The astute reader will notice a previously unseen instruction at line <sumArray+30> called cltq. The cltq instruction stands for "convert long to quad" and converts the 32-bit int value stored in %eax to a 64-bit integer value that is stored in %rax. This operation is necessary because the instructions that follow perform pointer arithmetic. Recall that on 64-bit systems, pointers take up 8 bytes of space. The compiler’s use of cltq simplifies the process by ensuring that all data are stored in 64-bit registers instead of 32-bit components.

Let’s take a closer look at the five instructions between locations <sumArray+32> and <sumArray+49>:

<+32>:	lea    0x0(,%rax,4),%rdx       # copy i*4 to %rdx
<+40>:	mov    -0x18(%rbp),%rax        # copy array to %rax
<+44>:	add    %rdx,%rax               # add i*4 to array (i.e. array+i) to %rax
<+47>:	mov    (%rax),%eax             # dereference array+i*4, place in %eax
<+49>:	add    %eax,-0x4(%rbp)         # add %eax to total (i.e. total+=array[i])

Recall that the compiler commonly uses lea to perform simple arithmetic on operands. The operand 0x0(,%rax,4) translates to %rax*4 + 0x0. Since %rax holds the value i, this operation copies the value i*4 to %rdx. At this point, %rdx contains the number of bytes to calculate the correct offset of array[i] (recall that sizeof(int) = 4).

The next instruction (mov -0x18(%rbp), %rax) copies the first argument to the function (the base address of array) into register %rax. Adding %rdx to %rax in the next instruction causes %rax to contain array+i*4. Recall that the element at index i in array is stored at address array + sizeof(T) * i Therefore, %rax now contains the assembly level computation of address &array[i].

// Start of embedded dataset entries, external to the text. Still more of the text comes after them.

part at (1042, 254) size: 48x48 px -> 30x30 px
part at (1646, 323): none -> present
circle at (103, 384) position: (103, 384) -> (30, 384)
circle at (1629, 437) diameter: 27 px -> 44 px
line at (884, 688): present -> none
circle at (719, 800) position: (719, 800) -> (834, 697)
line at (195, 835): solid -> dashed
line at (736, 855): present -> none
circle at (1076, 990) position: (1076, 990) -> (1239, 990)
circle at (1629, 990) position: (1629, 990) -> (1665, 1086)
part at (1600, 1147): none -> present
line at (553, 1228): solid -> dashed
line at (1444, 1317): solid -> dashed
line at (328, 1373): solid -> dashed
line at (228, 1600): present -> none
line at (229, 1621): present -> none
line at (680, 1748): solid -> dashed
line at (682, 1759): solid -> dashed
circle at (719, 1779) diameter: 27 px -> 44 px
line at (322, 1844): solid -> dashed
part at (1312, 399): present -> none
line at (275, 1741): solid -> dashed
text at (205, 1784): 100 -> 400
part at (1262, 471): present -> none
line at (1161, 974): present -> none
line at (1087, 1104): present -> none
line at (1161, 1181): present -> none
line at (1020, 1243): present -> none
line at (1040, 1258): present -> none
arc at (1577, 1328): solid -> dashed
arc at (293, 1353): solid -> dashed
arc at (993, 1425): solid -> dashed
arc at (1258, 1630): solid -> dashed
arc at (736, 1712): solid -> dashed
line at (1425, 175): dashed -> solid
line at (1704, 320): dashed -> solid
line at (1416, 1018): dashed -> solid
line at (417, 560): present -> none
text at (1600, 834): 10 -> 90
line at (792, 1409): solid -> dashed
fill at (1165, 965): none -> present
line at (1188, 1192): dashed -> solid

The instruction at <sumArray+47> dereferences the value located at %rax, placing the value of array[i] into %eax. Notice the use of the component register %eax, since array[i] contains a 32-bit int value! In contrast, the variable i was changed to a quad-word on line <sumArray+30> since i was about to be used for address computation. Again, addresses are stored as 64-bit words.

Lastly, %eax is added to the value in %rbp-0x4, or total. Therefore, the five instructions between locations <sumArray+22> and <sumArray+39> correspond to the line total += array[i] in the sumArray() function.